> **Material supplied**:
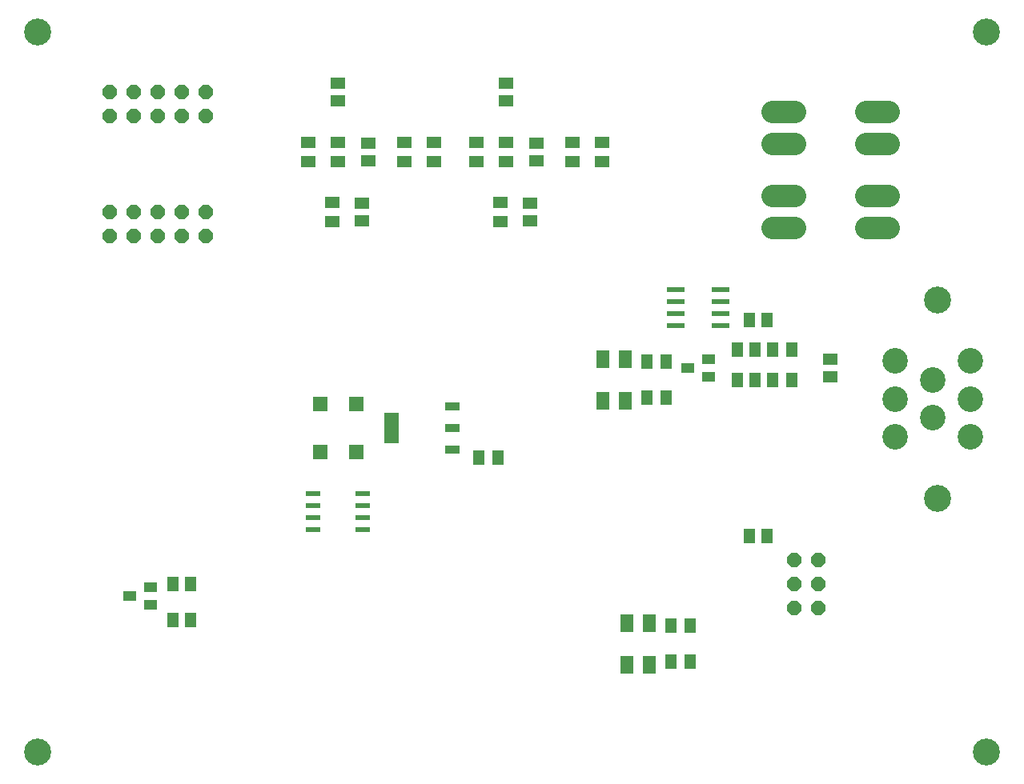
<source format=gbs>
G75*
%MOIN*%
%OFA0B0*%
%FSLAX25Y25*%
%IPPOS*%
%LPD*%
%AMOC8*
5,1,8,0,0,1.08239X$1,22.5*
%
%ADD10C,0.11200*%
%ADD11R,0.05118X0.06299*%
%ADD12R,0.05512X0.03937*%
%ADD13OC8,0.06000*%
%ADD14R,0.05512X0.07480*%
%ADD15R,0.05118X0.05906*%
%ADD16R,0.07800X0.02200*%
%ADD17C,0.11220*%
%ADD18C,0.10630*%
%ADD19R,0.05906X0.06299*%
%ADD20R,0.06300X0.02200*%
%ADD21R,0.06400X0.03500*%
%ADD22R,0.06400X0.12500*%
%ADD23C,0.09449*%
%ADD24R,0.06299X0.05118*%
%ADD25R,0.05906X0.05118*%
D10*
X0040762Y0016800D03*
X0435762Y0016800D03*
X0435762Y0316800D03*
X0040762Y0316800D03*
D11*
X0224325Y0139300D03*
X0232199Y0139300D03*
X0294325Y0164300D03*
X0302199Y0164300D03*
X0302199Y0179300D03*
X0294325Y0179300D03*
X0346825Y0184300D03*
X0354699Y0184300D03*
X0354699Y0171800D03*
X0346825Y0171800D03*
X0312199Y0069300D03*
X0304325Y0069300D03*
X0304325Y0054300D03*
X0312199Y0054300D03*
D12*
X0320093Y0173060D03*
X0320093Y0180540D03*
X0311431Y0176800D03*
X0087593Y0085540D03*
X0087593Y0078060D03*
X0078931Y0081800D03*
D13*
X0080762Y0231800D03*
X0090762Y0231800D03*
X0100762Y0231800D03*
X0110762Y0231800D03*
X0110762Y0241800D03*
X0100762Y0241800D03*
X0090762Y0241800D03*
X0080762Y0241800D03*
X0070762Y0241800D03*
X0070762Y0231800D03*
X0070762Y0281800D03*
X0080762Y0281800D03*
X0090762Y0281800D03*
X0100762Y0281800D03*
X0110762Y0281800D03*
X0110762Y0291800D03*
X0100762Y0291800D03*
X0090762Y0291800D03*
X0080762Y0291800D03*
X0070762Y0291800D03*
X0355762Y0096800D03*
X0365762Y0096800D03*
X0365762Y0086800D03*
X0365762Y0076800D03*
X0355762Y0076800D03*
X0355762Y0086800D03*
D14*
X0295486Y0070461D03*
X0286037Y0070461D03*
X0286037Y0053139D03*
X0295486Y0053139D03*
X0285486Y0163139D03*
X0276037Y0163139D03*
X0276037Y0180461D03*
X0285486Y0180461D03*
D15*
X0332022Y0184300D03*
X0339502Y0184300D03*
X0339502Y0171800D03*
X0332022Y0171800D03*
X0337022Y0196800D03*
X0344502Y0196800D03*
X0344502Y0106800D03*
X0337022Y0106800D03*
X0104502Y0086800D03*
X0097022Y0086800D03*
X0097022Y0071800D03*
X0104502Y0071800D03*
D16*
X0306462Y0194300D03*
X0306462Y0199300D03*
X0306462Y0204300D03*
X0306462Y0209300D03*
X0325062Y0209300D03*
X0325062Y0204300D03*
X0325062Y0199300D03*
X0325062Y0194300D03*
D17*
X0415329Y0205225D03*
X0415329Y0122548D03*
D18*
X0429108Y0148139D03*
X0413360Y0156013D03*
X0429108Y0163887D03*
X0413360Y0171761D03*
X0429108Y0179635D03*
X0397612Y0179635D03*
X0397612Y0163887D03*
X0397612Y0148139D03*
D19*
X0173242Y0141761D03*
X0158281Y0141761D03*
X0158281Y0161839D03*
X0173242Y0161839D03*
D20*
X0176162Y0124300D03*
X0176162Y0119300D03*
X0176162Y0114300D03*
X0176162Y0109300D03*
X0155362Y0109300D03*
X0155362Y0114300D03*
X0155362Y0119300D03*
X0155362Y0124300D03*
D21*
X0213362Y0142700D03*
X0213362Y0151800D03*
X0213362Y0160900D03*
D22*
X0188162Y0151800D03*
D23*
X0346510Y0235107D02*
X0355959Y0235107D01*
X0355959Y0248493D02*
X0346510Y0248493D01*
X0346510Y0270107D02*
X0355959Y0270107D01*
X0355959Y0283493D02*
X0346510Y0283493D01*
X0385565Y0283493D02*
X0395014Y0283493D01*
X0395014Y0270107D02*
X0385565Y0270107D01*
X0385565Y0248493D02*
X0395014Y0248493D01*
X0395014Y0235107D02*
X0385565Y0235107D01*
D24*
X0275762Y0262863D03*
X0275762Y0270737D03*
X0263262Y0270737D03*
X0263262Y0262863D03*
X0235762Y0262863D03*
X0235762Y0270737D03*
X0223262Y0270737D03*
X0223262Y0262863D03*
X0205762Y0262863D03*
X0205762Y0270737D03*
X0193262Y0270737D03*
X0193262Y0262863D03*
X0165762Y0262863D03*
X0165762Y0270737D03*
X0153262Y0270737D03*
X0153262Y0262863D03*
X0163262Y0245737D03*
X0163262Y0237863D03*
X0233262Y0237863D03*
X0233262Y0245737D03*
D25*
X0245762Y0245540D03*
X0245762Y0238060D03*
X0248262Y0263060D03*
X0248262Y0270540D03*
X0235762Y0288060D03*
X0235762Y0295540D03*
X0178262Y0270540D03*
X0178262Y0263060D03*
X0175762Y0245540D03*
X0175762Y0238060D03*
X0165762Y0288060D03*
X0165762Y0295540D03*
X0370762Y0180540D03*
X0370762Y0173060D03*
M02*

</source>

> **Exercise details**: Print exactly and only the lines that start at the line with "X0178262Y0263060D03*" and run through the end of the listing above.

> **Answer to this task**:
X0178262Y0263060D03*
X0175762Y0245540D03*
X0175762Y0238060D03*
X0165762Y0288060D03*
X0165762Y0295540D03*
X0370762Y0180540D03*
X0370762Y0173060D03*
M02*

</source>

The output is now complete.